Then, If each \({\mathcal {A}}_k\) is \((\varepsilon _k,\eta _k)\)-DP in its first argument (i.e., w.r.t. \(\textbf{S}_k\)) then \({\mathcal {A}}\) is \((\max _k \varepsilon _k, \max _k \eta _k)\)-DP.

Some of the algorithms we develop in this work make repeated use of the data, and certifying privacy for these algorithms requires the use of adaptive composition results in DP (see, e.g. [16, 17]). For our algorithms, it is particularly important to leverage the sampling with replacement procedure to select the data that is used at each iteration, for which sharp bounds on DP can be obtained by the moments accountant method [1]. Below we summarize a specific version of this method that suffices for our purposes.Footnote 4

Theorem 1

[1] Consider sequence of functions \({\mathcal {A}}_1,\ldots ,{\mathcal {A}}_K\), where \({\mathcal {A}}_k:\mathcal {Z}^{n_k}\times \mathbb {R}^{d\times (k-1)}\mapsto \mathbb {R}^d\) is a function with sensitivity bounded as a function of the last data batch size, as follows

$$\begin{aligned} \sup _{L\in \mathbb {R}^{d\times (k-1)},\textbf{S}_k\simeq \textbf{S}_k^{\prime }}\Vert {\mathcal {A}}_k(\textbf{S}_k, L)-{\mathcal {A}}_k(\textbf{S}_k^{\prime }, L)\Vert \leqslant {s}. \end{aligned}$$

Consider the mechanism obtained by sampling a random subset of size m from the dataset, i.e., letting \(\textbf{S}_k\sim (\text{ Unif }([\textbf{S}]))^m\), and composing it with a Gaussian mechanism with noise \(\sigma ^2\), i.e.

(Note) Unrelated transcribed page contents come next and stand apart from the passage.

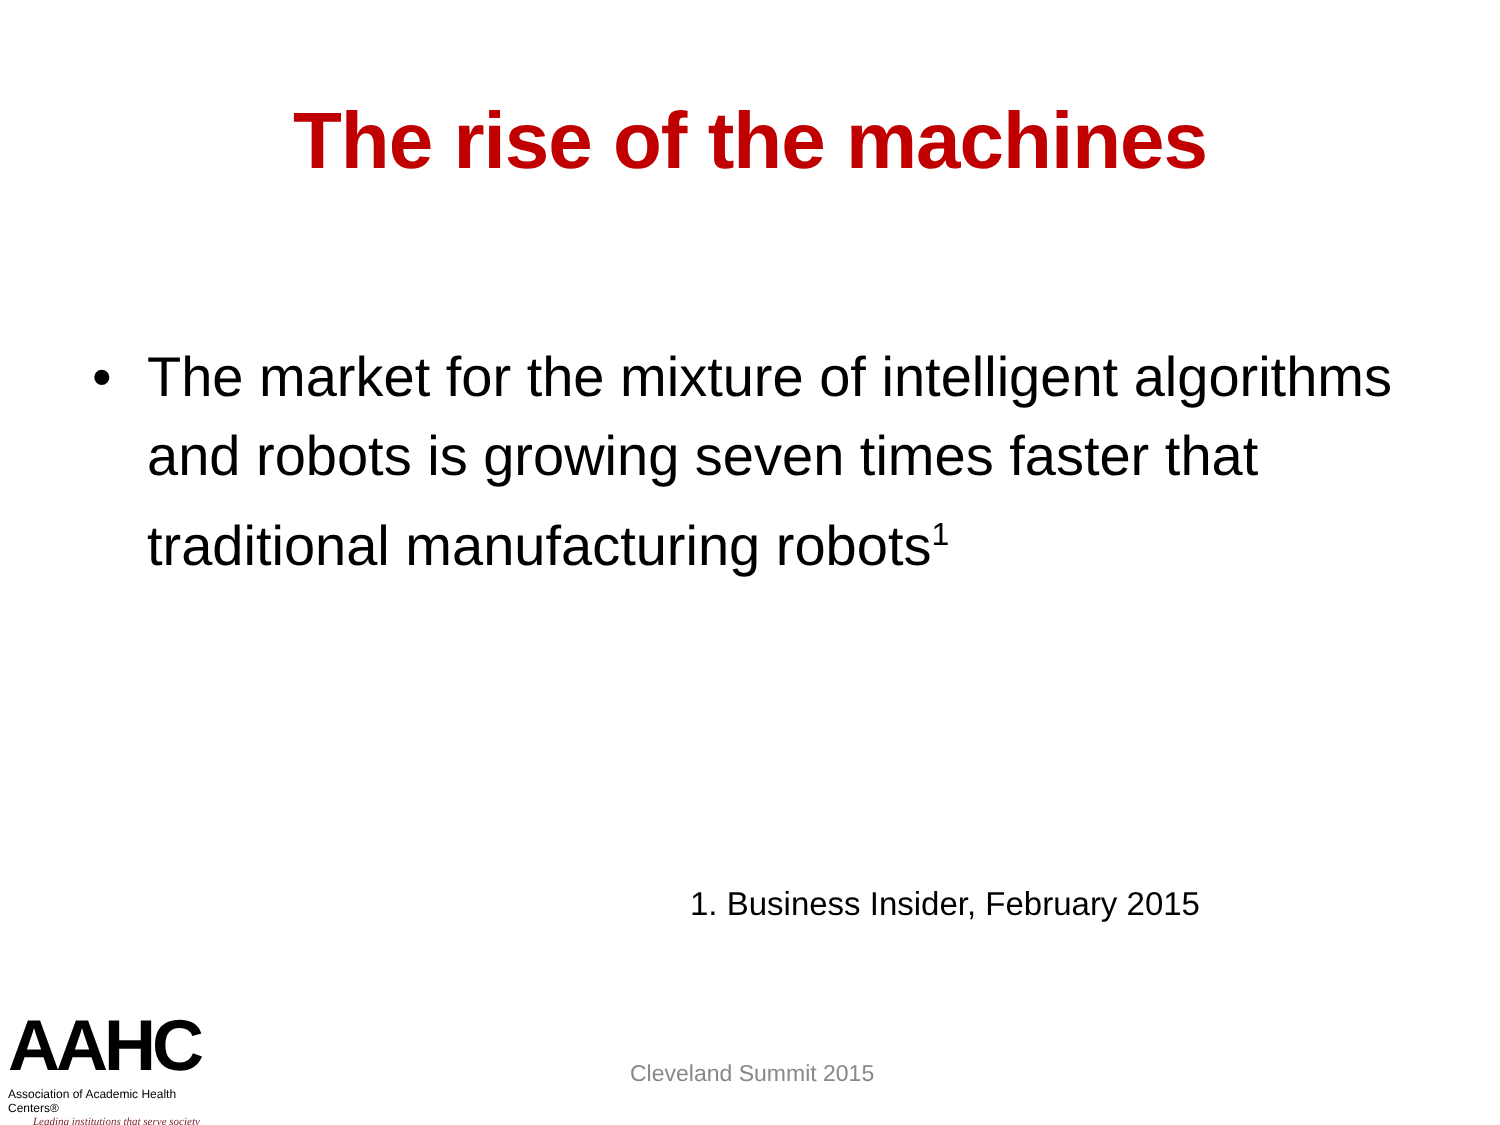The rise of the machines
• The market for the mixture of intelligent algorithms and robots is growing seven times faster that traditional manufacturing robots<sup>1</sup>
1. Business Insider, February 2015
AAHC
Association of Academic Health Centers®
Leading institutions that serve society
Cleveland Summit 2015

$$\begin{aligned} {\mathcal {B}}_1(\textbf{S})= & {} ({\mathcal {A}}_1)_{{\mathcal {G}}}(\textbf{S}_{1}) \\ {\mathcal {B}}_{k}(\textbf{S})= & {} ({\mathcal {A}}_{k})_{{\mathcal {G}}}(\textbf{S}_{k}, {\mathcal {B}}_{1}(\textbf{S}),{\mathcal {B}}_{2}(\textbf{S}),\ldots ,{\mathcal {B}}_{k-1}(\textbf{S})) \quad (\forall k=2,\ldots ,K). \end{aligned}$$

There exists an absolute constant \(c_1>0\), such that if \(\varepsilon <c_1K(m/n)^2\) and the noise parameter \(\sigma \geqslant \sqrt{2K\ln (1/\eta )}sm/[n\varepsilon ]\), then \(\mathcal {A}(\textbf{S}):= \{{\mathcal {B}}_1(\textbf{S}), \ldots , {\mathcal {B}}_K(\textbf{S})\}\) is \((\varepsilon ,\eta )\)-differentially private.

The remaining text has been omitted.